» **TASK REQUIREMENTS**
From the first record below to the last, retype each one exactly.

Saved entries
[Start of section]

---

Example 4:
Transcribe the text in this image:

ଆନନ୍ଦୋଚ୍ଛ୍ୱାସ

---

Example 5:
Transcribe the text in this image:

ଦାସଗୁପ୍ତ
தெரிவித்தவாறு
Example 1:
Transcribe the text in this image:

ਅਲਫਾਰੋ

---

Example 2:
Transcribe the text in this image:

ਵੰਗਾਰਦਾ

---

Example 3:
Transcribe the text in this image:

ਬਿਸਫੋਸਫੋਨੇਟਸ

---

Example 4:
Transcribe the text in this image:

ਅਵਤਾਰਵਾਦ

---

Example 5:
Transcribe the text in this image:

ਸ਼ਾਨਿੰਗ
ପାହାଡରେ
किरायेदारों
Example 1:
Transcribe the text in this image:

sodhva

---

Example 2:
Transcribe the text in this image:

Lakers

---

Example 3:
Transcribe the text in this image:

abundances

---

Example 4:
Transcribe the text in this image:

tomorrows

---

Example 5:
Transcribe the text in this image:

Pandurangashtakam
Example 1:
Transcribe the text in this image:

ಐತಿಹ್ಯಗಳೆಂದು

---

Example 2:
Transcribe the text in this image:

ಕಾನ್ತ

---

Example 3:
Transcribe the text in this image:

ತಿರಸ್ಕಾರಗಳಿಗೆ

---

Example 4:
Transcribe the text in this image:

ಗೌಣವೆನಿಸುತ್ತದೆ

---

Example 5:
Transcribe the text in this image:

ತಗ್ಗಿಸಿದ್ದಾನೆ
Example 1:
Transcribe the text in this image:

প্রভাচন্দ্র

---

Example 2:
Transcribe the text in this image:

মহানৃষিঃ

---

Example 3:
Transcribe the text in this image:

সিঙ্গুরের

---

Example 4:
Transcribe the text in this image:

[End of section]

» **SOLUTION TO THIS EXERCISE**
---

Example 4:
Transcribe the text in this image:

ଆନନ୍ଦୋଚ୍ଛ୍ୱାସ

---

Example 5:
Transcribe the text in this image:

ଦାସଗୁପ୍ତ
தெரிவித்தவாறு
Example 1:
Transcribe the text in this image:

ਅਲਫਾਰੋ

---

Example 2:
Transcribe the text in this image:

ਵੰਗਾਰਦਾ

---

Example 3:
Transcribe the text in this image:

ਬਿਸਫੋਸਫੋਨੇਟਸ

---

Example 4:
Transcribe the text in this image:

ਅਵਤਾਰਵਾਦ

---

Example 5:
Transcribe the text in this image:

ਸ਼ਾਨਿੰਗ
ପାହାଡରେ
किरायेदारों
Example 1:
Transcribe the text in this image:

sodhva

---

Example 2:
Transcribe the text in this image:

Lakers

---

Example 3:
Transcribe the text in this image:

abundances

---

Example 4:
Transcribe the text in this image:

tomorrows

---

Example 5:
Transcribe the text in this image:

Pandurangashtakam
Example 1:
Transcribe the text in this image:

ಐತಿಹ್ಯಗಳೆಂದು

---

Example 2:
Transcribe the text in this image:

ಕಾನ್ತ

---

Example 3:
Transcribe the text in this image:

ತಿರಸ್ಕಾರಗಳಿಗೆ

---

Example 4:
Transcribe the text in this image:

ಗೌಣವೆನಿಸುತ್ತದೆ

---

Example 5:
Transcribe the text in this image:

ತಗ್ಗಿಸಿದ್ದಾನೆ
Example 1:
Transcribe the text in this image:

প্রভাচন্দ্র

---

Example 2:
Transcribe the text in this image:

মহানৃষিঃ

---

Example 3:
Transcribe the text in this image:

সিঙ্গুরের

---

Example 4:
Transcribe the text in this image:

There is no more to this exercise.